Maybe people love ST II so much because it saved the Trek film series, which most regard as having begun inauspiciously (though I, contrary woman that I am, remember liking ST: TMP...).

Marcus Green said...

I'm watching Series 1; it's so much better than the original cast films. And frankly than the copy-cat series that followed it.

But this film is the first film that works as a film. Why? Because it's just a film. Not a film of a TV series anymore. Not TV actors being film actors, or TV writers doing a double-episode script and hoping we don't notice. It's a film - and yes, JJ has worked a lot on TV, but he is a film man too, and has assembled a classy cast to deliver a classy product.

It's not saved a film franchise. It's made it. And broken the link from the TV series: what comes next is its own master. Good.

I believe a book is a book, not a movie waiting to happen. A TV show is a TV show. A film is a film. If there are cross-overs then they MUST work primarily within the new genre, not as homage to the one they have left.

And yes, I saw ST again. And enjoyed it again, even though I know the script pretty well now. Watching it alongside the Original Series stuff, it has more similarities than I first thought in characterisation (though Chekov of course isn't in series 1, and everyone bar Kirk & Spock are bit part players) with the exception of Scotty...

Uhura was always quite remarkable, you know, and clearly had a 'thing' for Spock. Scotty doesn't seem to be a comedy character.

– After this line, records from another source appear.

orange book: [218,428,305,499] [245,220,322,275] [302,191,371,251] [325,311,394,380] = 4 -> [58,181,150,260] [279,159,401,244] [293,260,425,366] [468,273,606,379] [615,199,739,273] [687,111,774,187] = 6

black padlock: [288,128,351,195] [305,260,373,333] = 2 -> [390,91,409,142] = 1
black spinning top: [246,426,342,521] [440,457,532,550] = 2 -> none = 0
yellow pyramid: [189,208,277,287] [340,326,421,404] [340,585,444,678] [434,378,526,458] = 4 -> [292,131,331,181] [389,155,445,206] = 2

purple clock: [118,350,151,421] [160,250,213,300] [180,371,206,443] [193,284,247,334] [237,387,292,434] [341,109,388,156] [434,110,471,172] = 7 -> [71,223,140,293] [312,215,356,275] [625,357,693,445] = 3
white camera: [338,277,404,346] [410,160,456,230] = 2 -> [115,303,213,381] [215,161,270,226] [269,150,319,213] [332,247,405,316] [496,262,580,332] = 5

I am amused Camillofan by your dislike of finger-tip hanging from cliff faces. Yep, that happens a lot! And in Series 1 the big speed is -

Ahead Warp factor 1.

1? Can't these ships go above 30mph?

Anonymous said...

-- Was McCoy a minor character in the first season (as we would call "Series 1" here)? It has been a while since I've seen any early Trek. (Incidentally, Bones may be my favorite TOS crew member, and I thought the new guy was great in the role. Hmmm... come to think of it, I liked the doctor best on DS9 and Voyager, too. A pattern?)

-- Fingertip-hanging is all well and good in its place, but too much fingertip-hanging is like too many repetitions of the word "Tiberius" in a short span of time: distracting. :-)

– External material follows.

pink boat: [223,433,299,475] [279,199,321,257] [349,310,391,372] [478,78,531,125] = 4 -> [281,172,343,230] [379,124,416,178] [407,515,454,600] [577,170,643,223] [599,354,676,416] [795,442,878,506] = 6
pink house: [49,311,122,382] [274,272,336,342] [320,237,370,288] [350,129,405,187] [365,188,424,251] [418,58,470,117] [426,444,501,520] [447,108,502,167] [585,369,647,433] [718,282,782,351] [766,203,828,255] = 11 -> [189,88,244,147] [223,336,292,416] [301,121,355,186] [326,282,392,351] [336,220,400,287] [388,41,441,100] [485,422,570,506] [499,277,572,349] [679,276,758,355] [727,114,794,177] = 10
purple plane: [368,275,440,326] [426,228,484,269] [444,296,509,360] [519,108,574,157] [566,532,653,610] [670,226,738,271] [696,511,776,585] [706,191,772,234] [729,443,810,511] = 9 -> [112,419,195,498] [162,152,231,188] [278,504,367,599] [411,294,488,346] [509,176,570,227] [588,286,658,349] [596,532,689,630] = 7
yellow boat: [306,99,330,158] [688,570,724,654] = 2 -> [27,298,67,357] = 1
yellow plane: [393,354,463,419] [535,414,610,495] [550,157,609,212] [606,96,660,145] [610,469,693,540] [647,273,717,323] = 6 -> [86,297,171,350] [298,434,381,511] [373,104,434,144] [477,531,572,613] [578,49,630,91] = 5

-- I thought the new ST was terrific, and I suspect I'll pay to see it again, but I'm not 100% sure I agree that it's a film that works as a "pure" film apart from the franchise (and, alas, neither of us can test his hypothesis on that score, as we both knew the franchise going in). I mean, most of the major payoffs come from comparing and contrasting things to canon, and there were plot points you could never feel deep suspense over (viz., any that put core cast members in peril) because you always knew who had to live (alternate universe or not).

And IMO, it is only love of the franchise (which, luckily, I have in abundance) that enables one to accept that Starfleet would have handed over the Enterprise, just like that, to Kirk and the kiddies, even after all their heroics.

-- Question: what did you think of the music?

Marcus Green said...

1. As I watch (and I think I'm at episode 24 with 8 to go...) Bones is becoming established, in a way that makes you go "Why is the doctor always on the bridge?" But it wasn't so early on.

2. We just had warp factor 8! (But it almost broke the ship - the engines couldn't take anymore, and it resulted in them having to do a sling-shot around the sun in order to reverse a time warp: sounds like a plot they should save & use in a movie...)

3. My point was not that the film works seperately to the franchise (I said it "made" the franchise - it rather completed it!) but that it works seperately to any of the TV versions of said franchise. It's not a TV show writ large. Yes, we know teh characters from somewhere else, but this is a different envisioning of them, and a different realising too. I don't think ONLY love of the franchise allows for the hiccups in the plot - it's a movie; a sci-fi movie at that; a sci-fi blockbuster at that! We expect heroes to be heroes and to save the day. Saving the world on day one means they have to save the universe on day two, doesn't it?